İki lider dün görüştü. Cumhurbaşkanı Mustafa Akıncı, Haziran için önkoşulsuz Cenevre önerisi yaptıklarını ancak bu konuda bir uzlaşı çıkmadığını söyledi. Yöntemle ilgili de öneri yaptıklarını, konuları tek tek görüşmek yerine bir paket halinde görüşmenin bu aşamada daha doğru olacağını söylediklerini aktardı Akıncı ama bu konuda bir karar alınamadığı, makul karşılık bulmadığını ifade etti. Cenevre’de garanti ve güvenlik konusunda 5’li konferans yapılması halinde paralel olarak 2’li diğer görüşmelerin de yapılabileceğini önerdiklerini belirten Akıncı, Anastasiadis’in tutumunun olumlu olmadığını, aksine Rum tarafının ‘öneri’ dedikleri ama ‘önkoşul’ olarak sundukları konuların olduğunu da kaydetti.  Anastasiadis de güneyde “Cenevre için iyi bir teklif sunduk ama kabul etmediler” dedi. Öyle anlaşılıyor ki son yapılan toplantılar ve dün yapılan ‘uzlaşmazlık’ toplantısından sonra her ne kadar BM Genel Sekreteri Antonia Guterres, “Taraflar iyi bir sonuç alınacağını düşünüyorsa BM, Cenevre’de yeni bir toplantı için hazır” dese de öyle bir olasılık şimdilik görünmüyor.

***

Biri öyle dedi, diğeri böyle dedi.

E peki ne oldu? Kim neyi doğru, neyi eksik söyledi?
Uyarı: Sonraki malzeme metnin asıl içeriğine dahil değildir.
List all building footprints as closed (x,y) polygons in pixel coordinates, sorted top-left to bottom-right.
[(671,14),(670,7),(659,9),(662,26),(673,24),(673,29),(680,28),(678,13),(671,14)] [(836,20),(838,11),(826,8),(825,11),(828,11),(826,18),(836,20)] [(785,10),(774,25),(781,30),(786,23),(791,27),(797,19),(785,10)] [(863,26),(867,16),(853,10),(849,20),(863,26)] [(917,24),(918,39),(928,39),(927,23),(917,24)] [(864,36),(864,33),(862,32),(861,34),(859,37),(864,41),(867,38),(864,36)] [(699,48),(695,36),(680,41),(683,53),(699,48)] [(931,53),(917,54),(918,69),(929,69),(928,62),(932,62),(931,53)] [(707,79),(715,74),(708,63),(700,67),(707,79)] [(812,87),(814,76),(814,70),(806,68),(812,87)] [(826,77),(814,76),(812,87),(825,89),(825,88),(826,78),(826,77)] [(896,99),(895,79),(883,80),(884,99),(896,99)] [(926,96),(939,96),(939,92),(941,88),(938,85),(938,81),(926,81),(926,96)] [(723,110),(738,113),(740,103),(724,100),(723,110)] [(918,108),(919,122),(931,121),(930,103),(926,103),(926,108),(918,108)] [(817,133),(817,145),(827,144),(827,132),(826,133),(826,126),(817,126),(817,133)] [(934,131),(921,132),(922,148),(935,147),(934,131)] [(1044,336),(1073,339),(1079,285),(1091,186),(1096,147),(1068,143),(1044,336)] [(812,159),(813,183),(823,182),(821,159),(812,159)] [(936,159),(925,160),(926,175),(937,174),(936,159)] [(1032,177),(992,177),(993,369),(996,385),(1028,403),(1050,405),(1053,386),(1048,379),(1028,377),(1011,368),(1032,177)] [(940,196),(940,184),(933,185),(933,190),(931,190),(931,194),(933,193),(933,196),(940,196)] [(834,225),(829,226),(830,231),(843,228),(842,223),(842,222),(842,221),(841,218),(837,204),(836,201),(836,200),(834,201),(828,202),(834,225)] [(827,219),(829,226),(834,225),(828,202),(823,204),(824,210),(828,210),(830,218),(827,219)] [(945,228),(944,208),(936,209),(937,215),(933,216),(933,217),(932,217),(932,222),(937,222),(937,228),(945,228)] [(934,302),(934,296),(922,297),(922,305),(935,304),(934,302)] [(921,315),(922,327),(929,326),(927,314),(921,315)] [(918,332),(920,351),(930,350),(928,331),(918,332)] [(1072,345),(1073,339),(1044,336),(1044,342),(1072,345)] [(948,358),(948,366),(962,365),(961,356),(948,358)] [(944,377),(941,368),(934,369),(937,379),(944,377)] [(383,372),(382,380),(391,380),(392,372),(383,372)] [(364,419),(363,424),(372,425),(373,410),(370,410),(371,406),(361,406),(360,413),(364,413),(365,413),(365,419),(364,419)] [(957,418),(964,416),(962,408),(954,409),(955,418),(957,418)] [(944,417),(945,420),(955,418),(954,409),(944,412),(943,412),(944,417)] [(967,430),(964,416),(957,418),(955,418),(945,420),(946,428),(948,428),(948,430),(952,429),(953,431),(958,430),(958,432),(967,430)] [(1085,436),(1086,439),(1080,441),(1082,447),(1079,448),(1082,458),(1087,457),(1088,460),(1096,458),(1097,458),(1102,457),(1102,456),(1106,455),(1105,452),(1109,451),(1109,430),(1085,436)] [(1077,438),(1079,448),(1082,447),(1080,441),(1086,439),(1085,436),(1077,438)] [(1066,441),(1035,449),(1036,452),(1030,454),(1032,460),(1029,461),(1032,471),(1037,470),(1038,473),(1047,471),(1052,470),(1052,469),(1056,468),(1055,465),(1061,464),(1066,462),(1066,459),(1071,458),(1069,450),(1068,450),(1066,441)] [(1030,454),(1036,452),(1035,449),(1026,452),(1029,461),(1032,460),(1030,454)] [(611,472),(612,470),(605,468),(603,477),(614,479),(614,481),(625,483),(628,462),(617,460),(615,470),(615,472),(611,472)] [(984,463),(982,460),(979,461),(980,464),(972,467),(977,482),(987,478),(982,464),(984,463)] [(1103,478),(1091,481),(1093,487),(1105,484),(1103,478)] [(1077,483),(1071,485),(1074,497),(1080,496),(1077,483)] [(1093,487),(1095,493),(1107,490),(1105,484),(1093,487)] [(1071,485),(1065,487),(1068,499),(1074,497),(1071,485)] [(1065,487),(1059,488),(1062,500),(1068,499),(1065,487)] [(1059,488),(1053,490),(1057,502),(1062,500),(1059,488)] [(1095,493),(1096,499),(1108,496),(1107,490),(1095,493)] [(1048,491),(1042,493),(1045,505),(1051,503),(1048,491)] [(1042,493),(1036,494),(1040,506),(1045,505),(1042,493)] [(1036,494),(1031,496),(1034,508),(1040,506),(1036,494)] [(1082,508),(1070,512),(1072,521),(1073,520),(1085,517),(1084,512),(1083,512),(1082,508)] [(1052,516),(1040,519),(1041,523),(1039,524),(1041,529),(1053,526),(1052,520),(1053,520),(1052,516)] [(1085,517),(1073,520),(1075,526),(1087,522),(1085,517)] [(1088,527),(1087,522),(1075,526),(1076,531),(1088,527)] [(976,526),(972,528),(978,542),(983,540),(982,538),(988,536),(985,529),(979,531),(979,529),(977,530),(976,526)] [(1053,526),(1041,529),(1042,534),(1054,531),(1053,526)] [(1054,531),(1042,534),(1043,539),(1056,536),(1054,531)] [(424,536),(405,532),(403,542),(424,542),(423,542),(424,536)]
Neden doğruyu kimin söylediğini, kimin haklı veya haksız olduğunu saptamaya çalışmak durumunda kalıyoruz?

Biz buradan bunları soruyoruz ama oradan da yani masadan da bakınca ne yapılması, nasıl yapılması gerektiğini gerçekten bilen var mı?

“Masada ben olsam şöyle şöyle yapardım, olurdu, biterdi” diyen var mı?
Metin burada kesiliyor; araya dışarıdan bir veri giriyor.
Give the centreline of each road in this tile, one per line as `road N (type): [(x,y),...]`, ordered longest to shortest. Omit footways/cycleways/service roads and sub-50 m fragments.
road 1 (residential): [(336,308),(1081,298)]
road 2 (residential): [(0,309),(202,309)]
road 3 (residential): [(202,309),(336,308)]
Gerçekten sonuca nasıl ulaşılabileceğini çözen var mı?

Merak ediyorum.

 


 

Ön izin kalacaksa yeni bir anlaşma neden yapsınlar?

İsteyen işveren Türkiye’den istediği işçiyi getirebilecek. İki ülkenin Çalışma Bakanlıklarının yaptıkları anlaşma ile zaten şimdi de büyük oranda sorun olan işsizlik, bu yeni anlaşmayla daha da büyüyecek.

Muhalefet tepki gösterince hükümet düzenleme yapılabileceğini ve ön izin şartı getirilebileceğini söylüyor.

Ön izin de getirilebilir ama zaten şu anda öyle bir anlaşma, uygulama yok mu!

Benim bildiğim kadarıyla ‘ülke içinde istenen meslekte uygun koşullarda işçi bulunamaması’ halinde yurt dışından ön izinle işçi getirilebiliyor.

O uygulanması gereken koşulların, yani ‘burada bulunamaması halinde yurt dışından getirilebilir’ kriteri çoğu zaman yerine getirilmeden yani burada var mı yok mu bakılmadan isteyen istediğini “işte ben bu işçiyi işime uygundur diye getirdim” dediğinde ön izin alabiliyor.

Peki şimdi yeni bir anlaşma yapılmasının gerekçesi ne?

Yani şimdi de yürürlükte olan ön iznin kalkmadığı, böyle bir şarttan da kurtulacak yeni bir metin olmayacaksa o zaman neden bir anlaşmadan söz ediliyor ki!

Şimdiye kadar yapılan icraatlardan dolayı hep kötü düşünmeye alışmış olabiliriz ama dediğim gibi zaten ön iznin olduğu önceki bir anlaşma dururken, var olanı da ortadan kaldırmayacak başka bir anlaşmanın ne anlamı olabilir ki!

Ön izin ortadan kaldırılmayacakmış! E o zaman, neyin anlaşmasını yaptınız?